She pushed open the quarter-light. Cold air cut into her face. Not long now, she thought. Few more minutes. Nearly there. She glanced at Joe. He was staring straight ahead, the streetlight flickering across his cheek. There was a scab of blood on his lower lip, a purple bruise along the swollen jaw. Him and her, she told herself. Less than nothing. Minus nothing. She felt the steady beat inside her head, the pulse of recognition, as if her brain might suddenly become engorged, explode with comprehension. Him and her, she told herself. The shit on Henry’s shoes.

She changed down to second, went powering through an amber light, and they’re speeding past the Heath. Mellow, redbrick houses. Gravelled drives. Discreet and tree-filled gardens. The wealth so lightly worn: a modest Turner here, a Canaletto there. Hampstead Town, in all its glory. A bit of posh, to which one might aspire.

She managed not to look, stayed focused on the tarmac.

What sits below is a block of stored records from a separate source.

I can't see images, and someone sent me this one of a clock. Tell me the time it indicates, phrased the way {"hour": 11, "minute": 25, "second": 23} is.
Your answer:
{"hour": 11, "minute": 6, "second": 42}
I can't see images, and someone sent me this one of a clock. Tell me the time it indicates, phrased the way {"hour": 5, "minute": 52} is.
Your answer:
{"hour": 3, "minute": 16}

Foot down hard and she’s scudding down the road, shooting past the affluence. But still the wind came rushing through the trees, the collective sigh, the shared and sanguine exhalation, of sleeping Hampstead folk. Look at us, it whispered. Feast your eyes on plenitude. See how we live, and marvel. Worship how we live, you bitch.

‘You like this place?’

He was speaking softly as he looked out the window.

‘Not bad,’ she said.

‘Because the boys don’t like it.’

He wiped some moisture from the sweating glass.

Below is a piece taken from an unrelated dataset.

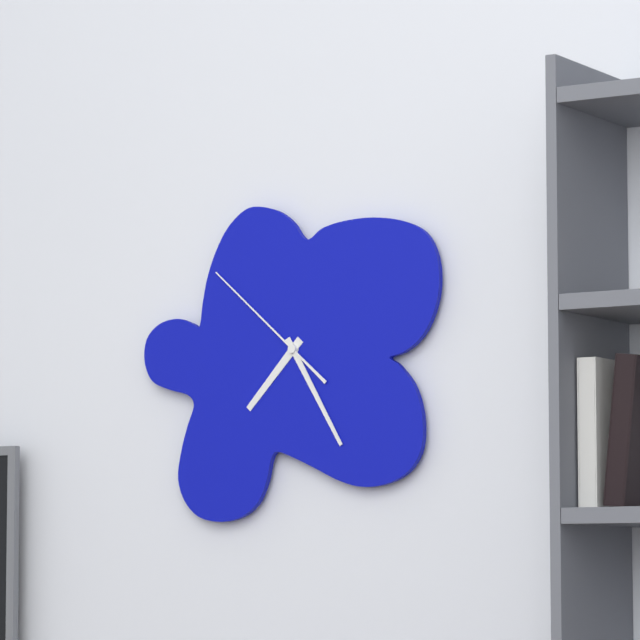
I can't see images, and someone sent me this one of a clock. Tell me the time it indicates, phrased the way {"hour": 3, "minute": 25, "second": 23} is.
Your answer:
{"hour": 7, "minute": 25, "second": 52}
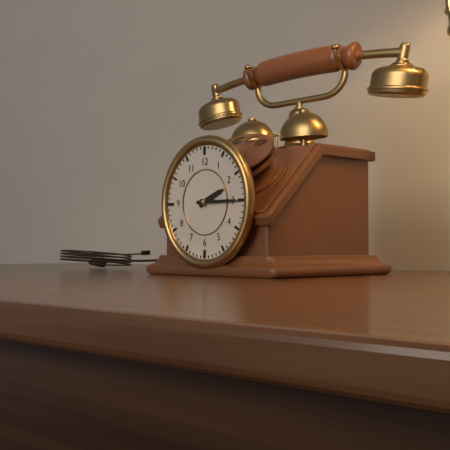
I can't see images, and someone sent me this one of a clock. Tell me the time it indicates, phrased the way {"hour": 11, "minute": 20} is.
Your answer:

‘They don’t like folk who can pay their way. Seems to wind them up a bit. Gives them aggravation.’

He watched the trees go coasting past.

‘But they come round Kilburn, and they’re laughing. I mean you put them in some rubbish-place, and what you’ve got is happy boys. They know where they are in a shithole, see. So when they come round my place, they come in grinning.’

You could almost hear it, Joey's brain, kicking into gear. For the scales were falling from his eyes, the doors of perception were inching open. Because the Joeys of this earth, they go through life and there’s nothing that offends them, nothing seems to drive them wild. Nothing makes them want to pull a half-brick from a wall, and wrap it in a woollen sock, and go out in the night and search for meaning in their lives.

They never get the urge to desecrate the sanctum. They accept existence as it is, and swallow what they’re given. They eat a little piece each day, a piece of excrement each day, a freshly fallen, newly minted, moist and steaming turd each day, then lick their lips and ask for more. And Joe’s beginning, just beginning, to find the taste repellent.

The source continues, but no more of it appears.